MATERIAL FOR THE TASK:
Content starts

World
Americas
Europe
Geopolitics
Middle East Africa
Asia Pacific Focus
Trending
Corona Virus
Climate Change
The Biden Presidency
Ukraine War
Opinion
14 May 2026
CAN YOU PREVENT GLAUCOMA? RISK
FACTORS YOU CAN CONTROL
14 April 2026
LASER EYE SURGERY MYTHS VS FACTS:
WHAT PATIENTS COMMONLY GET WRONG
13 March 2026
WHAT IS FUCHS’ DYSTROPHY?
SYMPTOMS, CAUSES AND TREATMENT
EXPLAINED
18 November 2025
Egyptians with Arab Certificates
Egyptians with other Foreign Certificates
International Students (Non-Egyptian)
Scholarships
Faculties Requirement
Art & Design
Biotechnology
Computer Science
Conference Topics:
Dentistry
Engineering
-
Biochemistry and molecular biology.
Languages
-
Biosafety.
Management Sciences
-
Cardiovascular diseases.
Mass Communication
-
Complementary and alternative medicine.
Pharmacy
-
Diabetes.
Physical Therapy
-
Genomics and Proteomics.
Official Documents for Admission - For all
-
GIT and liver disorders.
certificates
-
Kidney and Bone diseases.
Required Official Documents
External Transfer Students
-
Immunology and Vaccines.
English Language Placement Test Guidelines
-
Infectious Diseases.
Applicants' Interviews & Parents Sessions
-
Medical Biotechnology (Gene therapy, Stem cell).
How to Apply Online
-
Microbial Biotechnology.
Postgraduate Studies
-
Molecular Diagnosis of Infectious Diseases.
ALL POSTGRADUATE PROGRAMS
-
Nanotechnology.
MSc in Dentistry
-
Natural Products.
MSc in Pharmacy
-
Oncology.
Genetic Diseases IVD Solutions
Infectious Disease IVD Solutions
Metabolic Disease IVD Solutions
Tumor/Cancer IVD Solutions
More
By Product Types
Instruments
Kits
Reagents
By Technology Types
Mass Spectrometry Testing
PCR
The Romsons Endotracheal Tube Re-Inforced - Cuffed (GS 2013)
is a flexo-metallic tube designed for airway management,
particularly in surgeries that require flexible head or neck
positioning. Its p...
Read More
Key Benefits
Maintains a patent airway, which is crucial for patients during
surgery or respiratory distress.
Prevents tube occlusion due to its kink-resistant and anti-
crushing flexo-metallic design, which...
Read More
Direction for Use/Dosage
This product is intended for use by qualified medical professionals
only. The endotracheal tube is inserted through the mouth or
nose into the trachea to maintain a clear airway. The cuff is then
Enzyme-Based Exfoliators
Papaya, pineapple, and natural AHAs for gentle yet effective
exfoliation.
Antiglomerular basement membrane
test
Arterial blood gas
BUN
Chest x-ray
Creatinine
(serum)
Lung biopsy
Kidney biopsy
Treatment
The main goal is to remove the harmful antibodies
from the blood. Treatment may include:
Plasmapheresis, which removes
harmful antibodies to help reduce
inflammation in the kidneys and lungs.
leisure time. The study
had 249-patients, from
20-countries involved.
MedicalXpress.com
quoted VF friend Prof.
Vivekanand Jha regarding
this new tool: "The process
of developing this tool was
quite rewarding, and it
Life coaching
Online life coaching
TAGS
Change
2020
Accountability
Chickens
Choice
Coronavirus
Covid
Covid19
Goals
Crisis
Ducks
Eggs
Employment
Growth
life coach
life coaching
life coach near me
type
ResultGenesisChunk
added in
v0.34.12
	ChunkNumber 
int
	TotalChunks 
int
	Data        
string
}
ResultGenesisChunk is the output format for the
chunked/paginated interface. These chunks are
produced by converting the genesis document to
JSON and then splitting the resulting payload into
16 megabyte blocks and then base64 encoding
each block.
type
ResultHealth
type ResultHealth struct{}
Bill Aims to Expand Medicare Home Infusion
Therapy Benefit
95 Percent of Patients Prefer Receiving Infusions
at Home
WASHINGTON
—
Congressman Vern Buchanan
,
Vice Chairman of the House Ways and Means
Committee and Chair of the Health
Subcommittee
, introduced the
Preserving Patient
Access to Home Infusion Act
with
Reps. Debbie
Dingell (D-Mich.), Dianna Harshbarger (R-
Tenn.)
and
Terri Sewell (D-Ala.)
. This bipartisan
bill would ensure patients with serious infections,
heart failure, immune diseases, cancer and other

Content ends

The expected answer is a copy of each line above containing "Infectious".

Infectious Diseases.
Molecular Diagnosis of Infectious Diseases.
Infectious Disease IVD Solutions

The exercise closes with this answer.